The first step towards this goal was to show directly that the nutrient is a lipid that is present in yeast but not plant food. To do this, we prepared chloroform extracts of lipids from yeast food and from plant food and compared their ability activate IPCs (as reported by the Ca++ sensor GCaMP) and to promote larval growth. Indeed, yeast lipids activate Ca++ signaling in IPCs and speed larval growth whereas plant lipids do not. This data is now included in (Figure 5). We have already quantified the lipid composition of these foods by lipid mass spectrometry (Carvalho et al., 2012), and this suggests some intriguing possibilities. For example, fatty acid chain length and unsaturation are dramatically different in these foods, and these differences directly influence the fatty acids present in all tissue lipids (including the brain). We are proceeding with experiments to precisely identify the responsible component(s) but these cannot be completed in the timeframe of this revision.

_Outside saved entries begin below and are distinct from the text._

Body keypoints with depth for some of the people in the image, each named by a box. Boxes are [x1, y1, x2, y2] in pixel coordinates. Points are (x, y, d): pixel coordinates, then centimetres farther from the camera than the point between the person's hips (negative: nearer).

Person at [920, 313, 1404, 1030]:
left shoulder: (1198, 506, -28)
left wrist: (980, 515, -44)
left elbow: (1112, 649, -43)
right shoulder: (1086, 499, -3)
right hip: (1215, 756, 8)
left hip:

Finally, does the activation of the Insulin pathway in the ltp-RNAi background rescue the growth/life span phenotype?

We did not attempt this experiment because systemic loss of LTP has pleiotropic effects. In addition to reducing insulin signaling via its effects in the brain, ltp knock-down prevents loading of sterols onto Lipophorin into the intestine, thereby causing sterol depletion throughout the larva (Palm et al. 2012). Sterol depletion reversibly arrests larval development by a mechanism that doesn’t seem to involve insulin signaling (Carvalho et al., 2010). This was why we needed to make the more specific manipulation of blocking BBB transport of LTP to study its role on DRNs.